But in fact Marx was philosophically opposed, as a matter of principle, to any planning about the structure of communist governments or economies. He would come out and say “It is irresponsible to talk about how communist governments and economies will work.” He believed it was a scientific law, analogous to the laws of physics, that once capitalism was removed, a perfect communist government would form of its own accord. There might be some very light planning, a couple of discussions, but these would just be epiphenomena of the governing historical laws working themselves out. Just as, a dam having been removed, a river will eventually reach the sea somehow, so capitalism having been removed society will eventually reach a perfect state of freedom and cooperation.
Singer blames Hegel. Hegel viewed all human history as the World-Spirit trying to recognize and incarnate itself. As it overcomes its various confusions and false dichotomies, it advances into forms that more completely incarnate the World-Spirit and then moves onto the next problem. Finally, it ends with the World-Spirit completely incarnated – possibly in the form of early 19th century Prussia – and everything is great forever.
Marx famously exports Hegel’s mysticism into a materialistic version where the World-Spirit operates upon class relations rather than the interconnectedness of all things, and where you don’t come out and call it the World-Spirit – but he basically keeps the system intact. So once the World-Spirit resolves the dichotomy between Capitalist and Proletariat, then it can more completely incarnate itself and move on to the next problem. Except that this is the final problem (the proof of this is trivial and is left as exercise for the reader) so the World-Spirit becomes fully incarnate and everything is great forever. And you want to plan for how that should happen? Are you saying you know better than the World-Spirit, Comrade?
I am starting to think I was previously a little too charitable toward Marx. My objections were of the sort “You didn’t really consider the idea of welfare capitalism with a social safety net” or “communist society is very difficult to implement in principle,” whereas they should have looked more like “You are basically just telling us to destroy all of the institutions that sustain human civilization and trust that what is baaaasically a giant planet-sized ghost will make sure everything works out.”
And since then, one of the central principles behind my philosophy has been “Don’t destroy all existing systems and hope a planet-sized ghost makes everything work out”. Systems are hard. Institutions are hard. If your goal is to replace the current systems with better ones, then destroying the current system is 1% of the work, and building the better ones is 99% of it. Throughout history, dozens of movements have doomed entire civilizations by focusing on the “destroying the current system” step and expecting the “build a better one” step to happen on its own. That never works. The best parts of conservativism are the ones that guard this insight and shout it at a world too prone to taking shortcuts.

Donald Trump does not represent those best parts of conservativism. To transform his movement into Marxism, just replace “the bourgeoisie” with “the coastal elites” and “false consciousness” with “PC speech”. Just replace the assumption that everything will work itself out once power is in the hands of the workers, with the assumption that everything will work itself out once power is in the hands of “real Americans”. Just replace the hand-waving lack of plans with what to do after the Revolution with a hand-waving lack of plans what to do after the election. In both cases, the sheer virtue of the movement, and the apocalyptic purification of the rich people keeping everyone else down, is supposed to mean everything will just turn out okay on its own. That never works.

### To do
Reproduce the stretch of the supplied passage from "And since then, one" through "to taking shortcuts.", word for word.

[Data extracted from a collection]
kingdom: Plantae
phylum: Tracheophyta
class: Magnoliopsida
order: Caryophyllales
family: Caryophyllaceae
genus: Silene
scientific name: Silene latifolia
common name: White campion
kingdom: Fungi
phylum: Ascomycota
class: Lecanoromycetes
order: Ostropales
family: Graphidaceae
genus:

### Complete response
And since then, one of the central principles behind my philosophy has been “Don’t destroy all existing systems and hope a planet-sized ghost makes everything work out”. Systems are hard. Institutions are hard. If your goal is to replace the current systems with better ones, then destroying the current system is 1% of the work, and building the better ones is 99% of it. Throughout history, dozens of movements have doomed entire civilizations by focusing on the “destroying the current system” step and expecting the “build a better one” step to happen on its own. That never works. The best parts of conservativism are the ones that guard this insight and shout it at a world too prone to taking shortcuts.